Dataset entries:
=== Section Start ===

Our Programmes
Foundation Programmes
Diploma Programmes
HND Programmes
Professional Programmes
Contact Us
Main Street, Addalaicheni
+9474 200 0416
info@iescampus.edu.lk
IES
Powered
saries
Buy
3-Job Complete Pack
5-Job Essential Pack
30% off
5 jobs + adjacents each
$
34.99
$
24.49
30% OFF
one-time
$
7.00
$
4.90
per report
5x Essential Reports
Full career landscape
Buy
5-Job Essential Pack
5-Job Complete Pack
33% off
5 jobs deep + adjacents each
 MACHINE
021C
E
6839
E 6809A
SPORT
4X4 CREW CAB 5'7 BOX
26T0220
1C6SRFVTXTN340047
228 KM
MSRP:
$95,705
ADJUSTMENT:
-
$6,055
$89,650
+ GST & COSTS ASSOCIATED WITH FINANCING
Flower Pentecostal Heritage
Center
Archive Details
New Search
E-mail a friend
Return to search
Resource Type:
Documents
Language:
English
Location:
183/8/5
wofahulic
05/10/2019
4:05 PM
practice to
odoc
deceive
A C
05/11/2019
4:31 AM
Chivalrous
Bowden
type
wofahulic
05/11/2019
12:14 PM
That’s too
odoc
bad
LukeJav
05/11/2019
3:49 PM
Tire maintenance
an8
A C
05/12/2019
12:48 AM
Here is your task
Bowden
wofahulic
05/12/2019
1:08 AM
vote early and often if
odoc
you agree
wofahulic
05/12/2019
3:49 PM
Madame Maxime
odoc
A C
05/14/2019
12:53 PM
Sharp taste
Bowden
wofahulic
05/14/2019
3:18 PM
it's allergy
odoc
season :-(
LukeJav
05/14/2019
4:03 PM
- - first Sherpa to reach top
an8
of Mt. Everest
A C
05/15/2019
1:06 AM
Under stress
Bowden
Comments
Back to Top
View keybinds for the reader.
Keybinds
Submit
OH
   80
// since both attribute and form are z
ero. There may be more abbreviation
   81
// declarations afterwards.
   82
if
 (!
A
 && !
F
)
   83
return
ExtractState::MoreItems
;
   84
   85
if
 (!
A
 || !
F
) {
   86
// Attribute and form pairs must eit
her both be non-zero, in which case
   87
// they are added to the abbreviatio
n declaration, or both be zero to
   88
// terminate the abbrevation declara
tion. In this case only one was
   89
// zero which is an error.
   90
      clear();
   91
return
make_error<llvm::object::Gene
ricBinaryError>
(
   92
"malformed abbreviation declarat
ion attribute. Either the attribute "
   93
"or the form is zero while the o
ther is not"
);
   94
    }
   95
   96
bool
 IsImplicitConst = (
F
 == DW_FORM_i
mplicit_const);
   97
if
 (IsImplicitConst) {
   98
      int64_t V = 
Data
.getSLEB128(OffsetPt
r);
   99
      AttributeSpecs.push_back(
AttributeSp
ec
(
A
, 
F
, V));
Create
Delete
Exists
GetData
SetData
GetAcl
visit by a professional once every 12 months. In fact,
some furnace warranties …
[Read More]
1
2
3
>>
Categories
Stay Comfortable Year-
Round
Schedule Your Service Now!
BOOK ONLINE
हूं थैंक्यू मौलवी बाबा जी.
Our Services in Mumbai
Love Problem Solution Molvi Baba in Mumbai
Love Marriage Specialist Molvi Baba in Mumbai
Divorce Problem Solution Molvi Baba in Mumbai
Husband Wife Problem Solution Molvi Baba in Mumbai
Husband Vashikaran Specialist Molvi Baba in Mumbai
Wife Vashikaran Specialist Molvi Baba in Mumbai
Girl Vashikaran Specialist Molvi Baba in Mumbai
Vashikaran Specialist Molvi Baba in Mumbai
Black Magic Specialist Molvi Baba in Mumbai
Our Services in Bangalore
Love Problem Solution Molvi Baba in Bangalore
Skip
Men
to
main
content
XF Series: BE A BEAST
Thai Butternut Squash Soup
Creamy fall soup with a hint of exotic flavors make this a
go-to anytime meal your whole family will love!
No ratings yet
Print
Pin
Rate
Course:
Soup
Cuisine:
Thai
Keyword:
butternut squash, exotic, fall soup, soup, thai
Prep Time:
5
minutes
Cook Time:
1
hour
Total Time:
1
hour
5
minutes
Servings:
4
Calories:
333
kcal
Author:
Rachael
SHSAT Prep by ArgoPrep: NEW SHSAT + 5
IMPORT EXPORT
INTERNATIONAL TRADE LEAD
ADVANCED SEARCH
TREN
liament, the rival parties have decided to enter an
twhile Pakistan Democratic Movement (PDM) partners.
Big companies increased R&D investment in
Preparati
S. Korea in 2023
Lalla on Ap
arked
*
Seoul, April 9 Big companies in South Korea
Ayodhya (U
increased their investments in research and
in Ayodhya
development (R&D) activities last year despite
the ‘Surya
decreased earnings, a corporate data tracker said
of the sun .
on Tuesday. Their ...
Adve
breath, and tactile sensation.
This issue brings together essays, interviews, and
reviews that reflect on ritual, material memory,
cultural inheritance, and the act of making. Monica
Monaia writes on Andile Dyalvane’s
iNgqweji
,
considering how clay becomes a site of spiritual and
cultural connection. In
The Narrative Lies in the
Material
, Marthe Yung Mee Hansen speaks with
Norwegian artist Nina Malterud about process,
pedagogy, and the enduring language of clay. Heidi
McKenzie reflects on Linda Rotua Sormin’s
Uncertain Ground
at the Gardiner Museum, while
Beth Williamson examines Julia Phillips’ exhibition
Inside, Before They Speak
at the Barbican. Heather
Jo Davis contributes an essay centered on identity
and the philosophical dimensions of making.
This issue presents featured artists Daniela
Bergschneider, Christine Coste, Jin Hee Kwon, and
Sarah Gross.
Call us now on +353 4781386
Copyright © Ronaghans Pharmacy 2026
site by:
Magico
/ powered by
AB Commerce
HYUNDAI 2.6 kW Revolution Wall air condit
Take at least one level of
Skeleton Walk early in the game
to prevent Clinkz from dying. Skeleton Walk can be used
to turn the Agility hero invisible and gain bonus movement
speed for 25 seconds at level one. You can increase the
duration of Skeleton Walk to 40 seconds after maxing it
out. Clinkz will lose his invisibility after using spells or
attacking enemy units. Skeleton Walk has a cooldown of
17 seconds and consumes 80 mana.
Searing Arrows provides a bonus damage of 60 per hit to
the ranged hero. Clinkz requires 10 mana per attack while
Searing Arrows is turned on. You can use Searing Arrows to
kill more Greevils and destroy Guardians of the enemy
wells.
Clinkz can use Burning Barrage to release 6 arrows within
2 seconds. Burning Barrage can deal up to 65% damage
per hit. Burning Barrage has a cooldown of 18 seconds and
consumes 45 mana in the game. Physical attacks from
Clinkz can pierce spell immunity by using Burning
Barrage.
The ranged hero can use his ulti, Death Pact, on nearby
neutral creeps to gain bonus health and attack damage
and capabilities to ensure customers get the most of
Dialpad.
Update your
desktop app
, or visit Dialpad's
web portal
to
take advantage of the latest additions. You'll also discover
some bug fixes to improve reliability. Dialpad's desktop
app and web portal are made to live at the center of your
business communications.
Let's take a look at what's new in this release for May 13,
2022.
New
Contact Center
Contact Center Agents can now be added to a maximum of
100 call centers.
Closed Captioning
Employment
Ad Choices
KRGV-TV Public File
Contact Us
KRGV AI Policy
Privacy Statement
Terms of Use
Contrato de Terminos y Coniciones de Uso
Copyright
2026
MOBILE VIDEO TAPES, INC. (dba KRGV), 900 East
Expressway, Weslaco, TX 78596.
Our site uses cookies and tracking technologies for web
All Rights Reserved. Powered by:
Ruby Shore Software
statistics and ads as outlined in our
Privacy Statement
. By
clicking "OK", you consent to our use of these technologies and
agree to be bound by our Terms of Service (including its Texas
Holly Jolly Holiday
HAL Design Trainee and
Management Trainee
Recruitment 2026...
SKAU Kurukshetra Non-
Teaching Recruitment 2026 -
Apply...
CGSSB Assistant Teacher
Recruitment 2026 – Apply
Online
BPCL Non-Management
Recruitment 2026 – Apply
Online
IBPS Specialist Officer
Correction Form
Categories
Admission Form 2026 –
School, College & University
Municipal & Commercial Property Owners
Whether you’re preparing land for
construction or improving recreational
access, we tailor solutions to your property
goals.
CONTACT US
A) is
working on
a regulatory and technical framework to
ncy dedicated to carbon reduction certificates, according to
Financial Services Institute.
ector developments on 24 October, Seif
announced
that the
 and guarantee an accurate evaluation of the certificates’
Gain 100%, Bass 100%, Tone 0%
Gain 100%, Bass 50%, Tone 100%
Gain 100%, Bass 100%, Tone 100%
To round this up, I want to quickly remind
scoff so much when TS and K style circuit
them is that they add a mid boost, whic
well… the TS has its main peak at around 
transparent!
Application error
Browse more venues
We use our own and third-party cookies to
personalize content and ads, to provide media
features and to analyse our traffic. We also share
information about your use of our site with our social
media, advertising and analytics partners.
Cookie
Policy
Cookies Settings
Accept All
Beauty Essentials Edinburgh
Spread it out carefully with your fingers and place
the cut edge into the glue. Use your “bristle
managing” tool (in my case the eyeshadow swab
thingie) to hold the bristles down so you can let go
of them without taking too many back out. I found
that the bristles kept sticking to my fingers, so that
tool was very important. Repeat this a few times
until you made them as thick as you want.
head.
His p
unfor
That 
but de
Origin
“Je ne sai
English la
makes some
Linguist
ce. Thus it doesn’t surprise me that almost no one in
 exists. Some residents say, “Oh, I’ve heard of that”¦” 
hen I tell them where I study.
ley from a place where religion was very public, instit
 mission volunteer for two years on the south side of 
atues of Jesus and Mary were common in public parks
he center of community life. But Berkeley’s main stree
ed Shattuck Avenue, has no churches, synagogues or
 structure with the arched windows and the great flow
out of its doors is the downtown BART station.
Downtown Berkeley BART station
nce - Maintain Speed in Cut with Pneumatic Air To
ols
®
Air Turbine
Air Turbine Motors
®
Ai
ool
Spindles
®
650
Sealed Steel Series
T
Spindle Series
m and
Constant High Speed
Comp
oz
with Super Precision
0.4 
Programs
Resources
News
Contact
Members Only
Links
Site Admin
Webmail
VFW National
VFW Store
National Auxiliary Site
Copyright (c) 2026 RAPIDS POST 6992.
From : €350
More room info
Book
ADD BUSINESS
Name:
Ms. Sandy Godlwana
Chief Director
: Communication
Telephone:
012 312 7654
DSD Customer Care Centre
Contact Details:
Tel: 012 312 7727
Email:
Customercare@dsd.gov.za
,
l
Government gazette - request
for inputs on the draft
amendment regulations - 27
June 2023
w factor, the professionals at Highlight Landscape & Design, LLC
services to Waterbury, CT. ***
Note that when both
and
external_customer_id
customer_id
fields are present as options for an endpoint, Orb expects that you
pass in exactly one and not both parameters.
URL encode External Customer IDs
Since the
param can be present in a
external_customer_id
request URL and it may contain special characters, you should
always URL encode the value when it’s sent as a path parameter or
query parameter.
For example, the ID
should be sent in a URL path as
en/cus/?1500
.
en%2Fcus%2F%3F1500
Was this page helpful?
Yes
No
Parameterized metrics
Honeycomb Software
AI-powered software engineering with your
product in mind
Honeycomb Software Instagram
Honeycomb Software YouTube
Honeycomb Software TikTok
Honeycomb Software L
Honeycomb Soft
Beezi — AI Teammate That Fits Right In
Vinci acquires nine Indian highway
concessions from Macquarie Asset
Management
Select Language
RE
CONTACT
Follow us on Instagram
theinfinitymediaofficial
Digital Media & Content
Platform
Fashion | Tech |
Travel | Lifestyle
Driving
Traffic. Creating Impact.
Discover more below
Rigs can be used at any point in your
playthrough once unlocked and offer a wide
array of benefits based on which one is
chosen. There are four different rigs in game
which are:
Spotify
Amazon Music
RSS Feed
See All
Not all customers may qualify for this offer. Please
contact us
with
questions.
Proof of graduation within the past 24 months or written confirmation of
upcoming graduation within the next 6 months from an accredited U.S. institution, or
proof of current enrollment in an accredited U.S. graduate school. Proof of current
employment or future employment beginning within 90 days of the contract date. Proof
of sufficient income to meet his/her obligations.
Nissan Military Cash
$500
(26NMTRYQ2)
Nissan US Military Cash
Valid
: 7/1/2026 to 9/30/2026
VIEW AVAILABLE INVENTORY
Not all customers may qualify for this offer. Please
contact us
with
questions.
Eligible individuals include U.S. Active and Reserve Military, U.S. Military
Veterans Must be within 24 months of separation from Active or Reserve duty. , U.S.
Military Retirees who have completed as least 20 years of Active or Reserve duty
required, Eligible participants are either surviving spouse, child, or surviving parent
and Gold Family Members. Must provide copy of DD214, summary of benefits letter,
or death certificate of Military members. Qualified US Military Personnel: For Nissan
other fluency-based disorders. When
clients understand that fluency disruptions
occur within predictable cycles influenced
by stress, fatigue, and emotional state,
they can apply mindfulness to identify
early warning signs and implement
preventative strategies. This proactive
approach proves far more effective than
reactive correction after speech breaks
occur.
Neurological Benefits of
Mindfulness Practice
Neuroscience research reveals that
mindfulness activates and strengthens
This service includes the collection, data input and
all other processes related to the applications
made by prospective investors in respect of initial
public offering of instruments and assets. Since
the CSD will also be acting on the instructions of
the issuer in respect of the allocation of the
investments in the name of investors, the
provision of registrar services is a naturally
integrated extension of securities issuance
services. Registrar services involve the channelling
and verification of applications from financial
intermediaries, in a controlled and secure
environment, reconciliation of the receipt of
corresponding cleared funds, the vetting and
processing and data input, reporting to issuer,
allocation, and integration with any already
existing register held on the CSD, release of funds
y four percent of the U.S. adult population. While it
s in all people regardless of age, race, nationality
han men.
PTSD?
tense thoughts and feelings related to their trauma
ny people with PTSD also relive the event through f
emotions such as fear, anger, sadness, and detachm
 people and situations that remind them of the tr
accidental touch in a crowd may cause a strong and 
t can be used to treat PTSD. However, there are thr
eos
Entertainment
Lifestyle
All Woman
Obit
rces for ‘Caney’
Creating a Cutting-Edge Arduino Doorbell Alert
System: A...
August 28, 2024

=== Section End ===

What is needed is a verbatim copy of every line in the records above from the one containing "Flower Pentecostal Heritage" down to the one containing "BOOK ONLINE", both included, and nothing more.

Flower Pentecostal Heritage
Center
Archive Details
New Search
E-mail a friend
Return to search
Resource Type:
Documents
Language:
English
Location:
183/8/5
wofahulic
05/10/2019
4:05 PM
practice to
odoc
deceive
A C
05/11/2019
4:31 AM
Chivalrous
Bowden
type
wofahulic
05/11/2019
12:14 PM
That’s too
odoc
bad
LukeJav
05/11/2019
3:49 PM
Tire maintenance
an8
A C
05/12/2019
12:48 AM
Here is your task
Bowden
wofahulic
05/12/2019
1:08 AM
vote early and often if
odoc
you agree
wofahulic
05/12/2019
3:49 PM
Madame Maxime
odoc
A C
05/14/2019
12:53 PM
Sharp taste
Bowden
wofahulic
05/14/2019
3:18 PM
it's allergy
odoc
season :-(
LukeJav
05/14/2019
4:03 PM
- - first Sherpa to reach top
an8
of Mt. Everest
A C
05/15/2019
1:06 AM
Under stress
Bowden
Comments
Back to Top
View keybinds for the reader.
Keybinds
Submit
OH
   80
// since both attribute and form are z
ero. There may be more abbreviation
   81
// declarations afterwards.
   82
if
 (!
A
 && !
F
)
   83
return
ExtractState::MoreItems
;
   84
   85
if
 (!
A
 || !
F
) {
   86
// Attribute and form pairs must eit
her both be non-zero, in which case
   87
// they are added to the abbreviatio
n declaration, or both be zero to
   88
// terminate the abbrevation declara
tion. In this case only one was
   89
// zero which is an error.
   90
      clear();
   91
return
make_error<llvm::object::Gene
ricBinaryError>
(
   92
"malformed abbreviation declarat
ion attribute. Either the attribute "
   93
"or the form is zero while the o
ther is not"
);
   94
    }
   95
   96
bool
 IsImplicitConst = (
F
 == DW_FORM_i
mplicit_const);
   97
if
 (IsImplicitConst) {
   98
      int64_t V = 
Data
.getSLEB128(OffsetPt
r);
   99
      AttributeSpecs.push_back(
AttributeSp
ec
(
A
, 
F
, V));
Create
Delete
Exists
GetData
SetData
GetAcl
visit by a professional once every 12 months. In fact,
some furnace warranties …
[Read More]
1
2
3
>>
Categories
Stay Comfortable Year-
Round
Schedule Your Service Now!
BOOK ONLINE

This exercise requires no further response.